**Records for processing**
=== Begin Enclosure ===
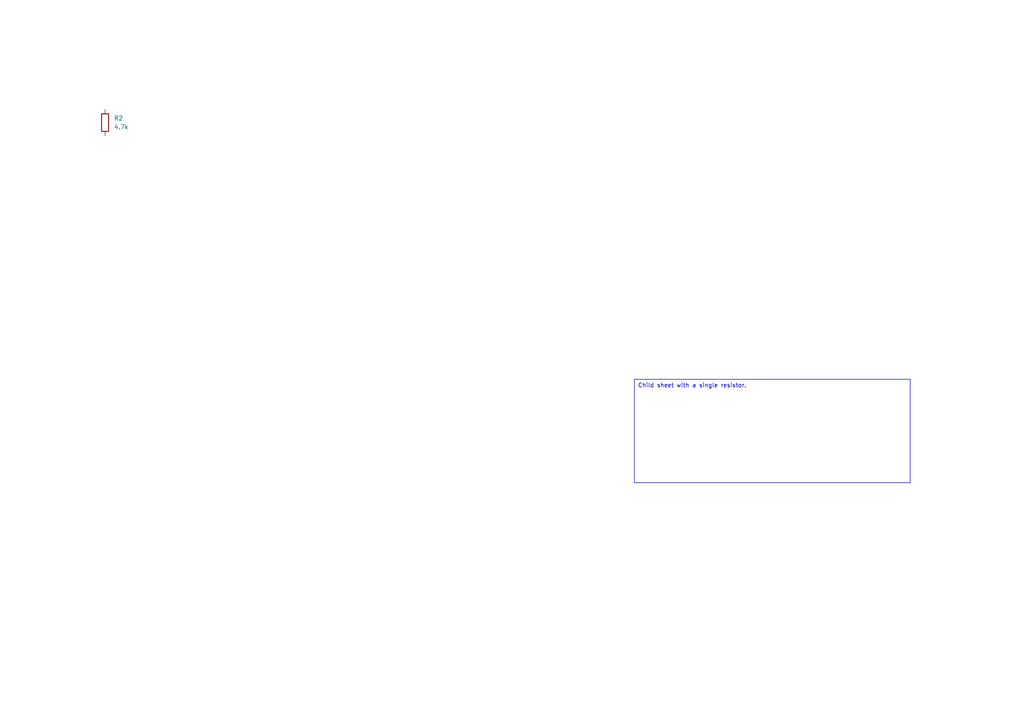
<source format=kicad_sch>
(kicad_sch
	(version 20250114)
	(generator "circuit_synth")
	(generator_version "0.8.36")
	(uuid "62def1d6-e750-4ebb-b552-af2e4204e083")
	(paper "A4")
	(title_block
		(title "hierarchical_circuit")
	)
	
	(symbol
		(lib_id "Device:R")
		(at 30.48 35.56 0)
		(unit 1)
		(exclude_from_sim no)
		(in_bom yes)
		(on_board yes)
		(dnp no)
		(fields_autoplaced yes)
		(uuid "be7d1dda-b155-46b3-ac7c-e7806be8e835")
		(property "Reference" "R2"
			(at 33.02 34.2899 0)
			(effects
				(font
					(size 1.27 1.27)
				)
				(justify left)
			)
		)
		(property "Value" "4.7k"
			(at 33.02 36.8299 0)
			(effects
				(font
					(size 1.27 1.27)
				)
				(justify left)
			)
		)
		(property "Footprint" "Resistor_SMD:R_0603_1608Metric"
			(at 28.702 35.56 90)
			(effects
				(font
					(size 1.27 1.27)
				)
				(hide yes)
			)
		)
		(property "hierarchy_path" "/f8c308df-7301-4895-bd91-062f0dcb21a2/2c581dab-9e27-4028-933d-43b0f74ec78c"
			(at 33.02 40.6399 0)
			(effects
				(font
					(size 1.27 1.27)
				)
				(hide yes)
			)
		)
		(property "project_name" "hierarchical_circuit"
			(at 33.02 40.6399 0)
			(effects
				(font
					(size 1.27 1.27)
				)
				(hide yes)
			)
		)
		(property "root_uuid" "f8c308df-7301-4895-bd91-062f0dcb21a2"
			(at 33.02 40.6399 0)
			(effects
				(font
					(size 1.27 1.27)
				)
				(hide yes)
			)
		)
		(pin "1"
			(uuid "078fe4bf-4fa6-4ad0-a5c5-b01057ef7a0b")
		)
		(pin "2"
			(uuid "0e4889a2-7eaa-48ee-a958-ba4b4dbb9d6c")
		)
		(instances
			(project "hierarchical_circuit"
				(path "/f8c308df-7301-4895-bd91-062f0dcb21a2/2c581dab-9e27-4028-933d-43b0f74ec78c"
					(reference "R2")
					(unit 1)
				)
			)
		)
	)
	(text_box "Child sheet with a single resistor."
		(exclude_from_sim no)
		(at 184 110 0)
		(size 80 30)
		(margins 1 1 1 1)
		(stroke
			(width 0)
			(type solid)
		)
		(fill
			(type none)
		)
		(effects
			(font
				(size 1.2 1.2)
			)
			(justify left top)
		)
		(uuid "434f59ab-5786-459c-9377-e8a4f62749e0")
	)
	(sheet_instances
		(path "/"
			(page "1")
		)
	)
	(embedded_fonts no)
)

</source>
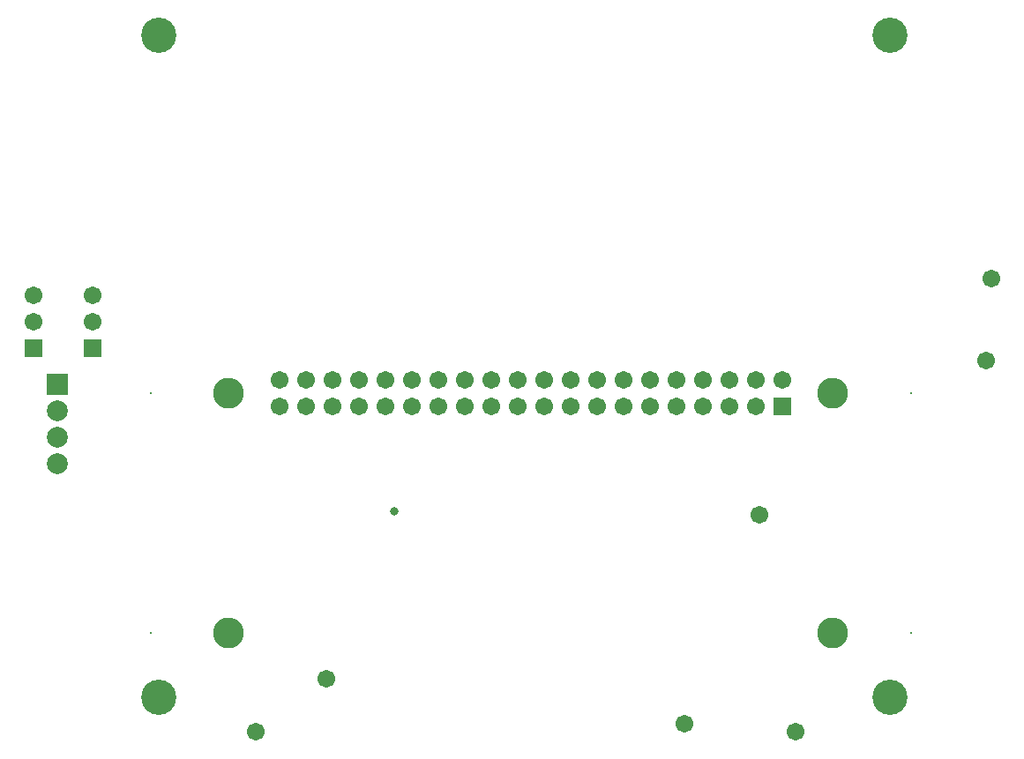
<source format=gbs>
G04 Layer_Color=16711935*
%FSLAX44Y44*%
%MOMM*%
G71*
G01*
G75*
%ADD89C,1.7032*%
%ADD90R,1.7032X1.7032*%
%ADD91C,2.0032*%
%ADD92R,2.0032X2.0032*%
%ADD93C,2.9532*%
%ADD94C,1.7112*%
%ADD95R,1.7112X1.7112*%
G04:AMPARAMS|DCode=96|XSize=0.2032mm|YSize=0.2032mm|CornerRadius=0mm|HoleSize=0mm|Usage=FLASHONLY|Rotation=0.000|XOffset=0mm|YOffset=0mm|HoleType=Round|Shape=RoundedRectangle|*
%AMROUNDEDRECTD96*
21,1,0.2032,0.2032,0,0,0.0*
21,1,0.2032,0.2032,0,0,0.0*
1,1,0.0000,0.1016,-0.1016*
1,1,0.0000,-0.1016,-0.1016*
1,1,0.0000,-0.1016,0.1016*
1,1,0.0000,0.1016,0.1016*
%
%ADD96ROUNDEDRECTD96*%
%ADD97C,3.3782*%
%ADD98C,0.8032*%
D89*
X71120Y443230D02*
D03*
Y417830D02*
D03*
X13970Y443230D02*
D03*
Y417830D02*
D03*
X295402Y75438D02*
D03*
X933450Y459740D02*
D03*
X711200Y232410D02*
D03*
X638810Y31750D02*
D03*
X227330Y24130D02*
D03*
X745490D02*
D03*
X928370Y381000D02*
D03*
D90*
X71120Y392430D02*
D03*
X13970D02*
D03*
D91*
X36830Y281940D02*
D03*
Y307340D02*
D03*
Y332740D02*
D03*
D92*
Y358140D02*
D03*
D93*
X201490Y349250D02*
D03*
Y119250D02*
D03*
X781490Y349250D02*
D03*
Y119250D02*
D03*
D94*
X250190Y361950D02*
D03*
Y336550D02*
D03*
X275590Y361950D02*
D03*
Y336550D02*
D03*
X300990Y361950D02*
D03*
Y336550D02*
D03*
X326390Y361950D02*
D03*
Y336550D02*
D03*
X351790Y361950D02*
D03*
Y336550D02*
D03*
X377190Y361950D02*
D03*
Y336550D02*
D03*
X402590Y361950D02*
D03*
Y336550D02*
D03*
X427990Y361950D02*
D03*
Y336550D02*
D03*
X453390Y361950D02*
D03*
Y336550D02*
D03*
X478790Y361950D02*
D03*
Y336550D02*
D03*
X504190Y361950D02*
D03*
Y336550D02*
D03*
X529590Y361950D02*
D03*
Y336550D02*
D03*
X554990Y361950D02*
D03*
Y336550D02*
D03*
X580390Y361950D02*
D03*
Y336550D02*
D03*
X605790Y361950D02*
D03*
Y336550D02*
D03*
X631190Y361950D02*
D03*
Y336550D02*
D03*
X656590Y361950D02*
D03*
Y336550D02*
D03*
X681990Y361950D02*
D03*
Y336550D02*
D03*
X707390Y361950D02*
D03*
Y336550D02*
D03*
X732790Y361950D02*
D03*
D95*
Y336550D02*
D03*
D96*
X126490Y349250D02*
D03*
Y119250D02*
D03*
X856490Y349250D02*
D03*
Y119250D02*
D03*
D97*
X836676Y693166D02*
D03*
Y57150D02*
D03*
X134620D02*
D03*
Y693166D02*
D03*
D98*
X360680Y236220D02*
D03*
M02*

</source>
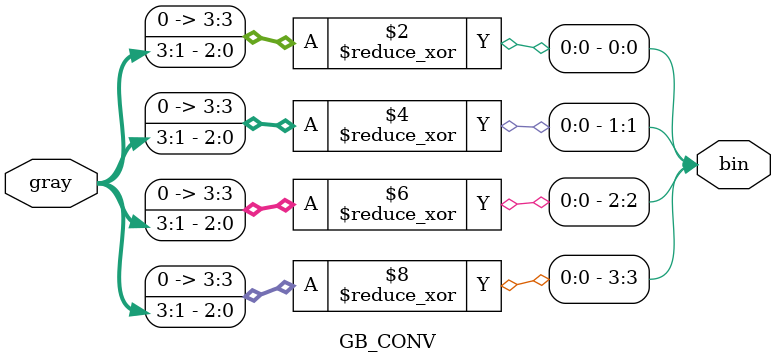
<source format=v>
`timescale 1ns / 1ps


module GB_CONV#(parameter size = 4)(
    bin,
    gray
    );
    
    output [size-1:0]bin;
    input [size-1:0]gray;
    
    genvar i;
    
    for(i=0; i<size; i=i+1)
    begin
        assign bin[i] =^ (gray>>1);
    end
endmodule

</source>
=== End Enclosure ===
Go through the entries above and output them exactly, without pictures.

<source format=kicad_sch>
(kicad_sch
	(version 20250114)
	(generator "circuit_synth")
	(generator_version "0.8.36")
	(uuid "62def1d6-e750-4ebb-b552-af2e4204e083")
	(paper "A4")
	(title_block
		(title "hierarchical_circuit")
	)
	
	(symbol
		(lib_id "Device:R")
		(at 30.48 35.56 0)
		(unit 1)
		(exclude_from_sim no)
		(in_bom yes)
		(on_board yes)
		(dnp no)
		(fields_autoplaced yes)
		(uuid "be7d1dda-b155-46b3-ac7c-e7806be8e835")
		(property "Reference" "R2"
			(at 33.02 34.2899 0)
			(effects
				(font
					(size 1.27 1.27)
				)
				(justify left)
			)
		)
		(property "Value" "4.7k"
			(at 33.02 36.8299 0)
			(effects
				(font
					(size 1.27 1.27)
				)
				(justify left)
			)
		)
		(property "Footprint" "Resistor_SMD:R_0603_1608Metric"
			(at 28.702 35.56 90)
			(effects
				(font
					(size 1.27 1.27)
				)
				(hide yes)
			)
		)
		(property "hierarchy_path" "/f8c308df-7301-4895-bd91-062f0dcb21a2/2c581dab-9e27-4028-933d-43b0f74ec78c"
			(at 33.02 40.6399 0)
			(effects
				(font
					(size 1.27 1.27)
				)
				(hide yes)
			)
		)
		(property "project_name" "hierarchical_circuit"
			(at 33.02 40.6399 0)
			(effects
				(font
					(size 1.27 1.27)
				)
				(hide yes)
			)
		)
		(property "root_uuid" "f8c308df-7301-4895-bd91-062f0dcb21a2"
			(at 33.02 40.6399 0)
			(effects
				(font
					(size 1.27 1.27)
				)
				(hide yes)
			)
		)
		(pin "1"
			(uuid "078fe4bf-4fa6-4ad0-a5c5-b01057ef7a0b")
		)
		(pin "2"
			(uuid "0e4889a2-7eaa-48ee-a958-ba4b4dbb9d6c")
		)
		(instances
			(project "hierarchical_circuit"
				(path "/f8c308df-7301-4895-bd91-062f0dcb21a2/2c581dab-9e27-4028-933d-43b0f74ec78c"
					(reference "R2")
					(unit 1)
				)
			)
		)
	)
	(text_box "Child sheet with a single resistor."
		(exclude_from_sim no)
		(at 184 110 0)
		(size 80 30)
		(margins 1 1 1 1)
		(stroke
			(width 0)
			(type solid)
		)
		(fill
			(type none)
		)
		(effects
			(font
				(size 1.2 1.2)
			)
			(justify left top)
		)
		(uuid "434f59ab-5786-459c-9377-e8a4f62749e0")
	)
	(sheet_instances
		(path "/"
			(page "1")
		)
	)
	(embedded_fonts no)
)

</source>
<source format=gbs>
G04 Layer_Color=16711935*
%FSLAX44Y44*%
%MOMM*%
G71*
G01*
G75*
%ADD89C,1.7032*%
%ADD90R,1.7032X1.7032*%
%ADD91C,2.0032*%
%ADD92R,2.0032X2.0032*%
%ADD93C,2.9532*%
%ADD94C,1.7112*%
%ADD95R,1.7112X1.7112*%
G04:AMPARAMS|DCode=96|XSize=0.2032mm|YSize=0.2032mm|CornerRadius=0mm|HoleSize=0mm|Usage=FLASHONLY|Rotation=0.000|XOffset=0mm|YOffset=0mm|HoleType=Round|Shape=RoundedRectangle|*
%AMROUNDEDRECTD96*
21,1,0.2032,0.2032,0,0,0.0*
21,1,0.2032,0.2032,0,0,0.0*
1,1,0.0000,0.1016,-0.1016*
1,1,0.0000,-0.1016,-0.1016*
1,1,0.0000,-0.1016,0.1016*
1,1,0.0000,0.1016,0.1016*
%
%ADD96ROUNDEDRECTD96*%
%ADD97C,3.3782*%
%ADD98C,0.8032*%
D89*
X71120Y443230D02*
D03*
Y417830D02*
D03*
X13970Y443230D02*
D03*
Y417830D02*
D03*
X295402Y75438D02*
D03*
X933450Y459740D02*
D03*
X711200Y232410D02*
D03*
X638810Y31750D02*
D03*
X227330Y24130D02*
D03*
X745490D02*
D03*
X928370Y381000D02*
D03*
D90*
X71120Y392430D02*
D03*
X13970D02*
D03*
D91*
X36830Y281940D02*
D03*
Y307340D02*
D03*
Y332740D02*
D03*
D92*
Y358140D02*
D03*
D93*
X201490Y349250D02*
D03*
Y119250D02*
D03*
X781490Y349250D02*
D03*
Y119250D02*
D03*
D94*
X250190Y361950D02*
D03*
Y336550D02*
D03*
X275590Y361950D02*
D03*
Y336550D02*
D03*
X300990Y361950D02*
D03*
Y336550D02*
D03*
X326390Y361950D02*
D03*
Y336550D02*
D03*
X351790Y361950D02*
D03*
Y336550D02*
D03*
X377190Y361950D02*
D03*
Y336550D02*
D03*
X402590Y361950D02*
D03*
Y336550D02*
D03*
X427990Y361950D02*
D03*
Y336550D02*
D03*
X453390Y361950D02*
D03*
Y336550D02*
D03*
X478790Y361950D02*
D03*
Y336550D02*
D03*
X504190Y361950D02*
D03*
Y336550D02*
D03*
X529590Y361950D02*
D03*
Y336550D02*
D03*
X554990Y361950D02*
D03*
Y336550D02*
D03*
X580390Y361950D02*
D03*
Y336550D02*
D03*
X605790Y361950D02*
D03*
Y336550D02*
D03*
X631190Y361950D02*
D03*
Y336550D02*
D03*
X656590Y361950D02*
D03*
Y336550D02*
D03*
X681990Y361950D02*
D03*
Y336550D02*
D03*
X707390Y361950D02*
D03*
Y336550D02*
D03*
X732790Y361950D02*
D03*
D95*
Y336550D02*
D03*
D96*
X126490Y349250D02*
D03*
Y119250D02*
D03*
X856490Y349250D02*
D03*
Y119250D02*
D03*
D97*
X836676Y693166D02*
D03*
Y57150D02*
D03*
X134620D02*
D03*
Y693166D02*
D03*
D98*
X360680Y236220D02*
D03*
M02*

</source>
<source format=v>
`timescale 1ns / 1ps


module GB_CONV#(parameter size = 4)(
    bin,
    gray
    );
    
    output [size-1:0]bin;
    input [size-1:0]gray;
    
    genvar i;
    
    for(i=0; i<size; i=i+1)
    begin
        assign bin[i] =^ (gray>>1);
    end
endmodule

</source>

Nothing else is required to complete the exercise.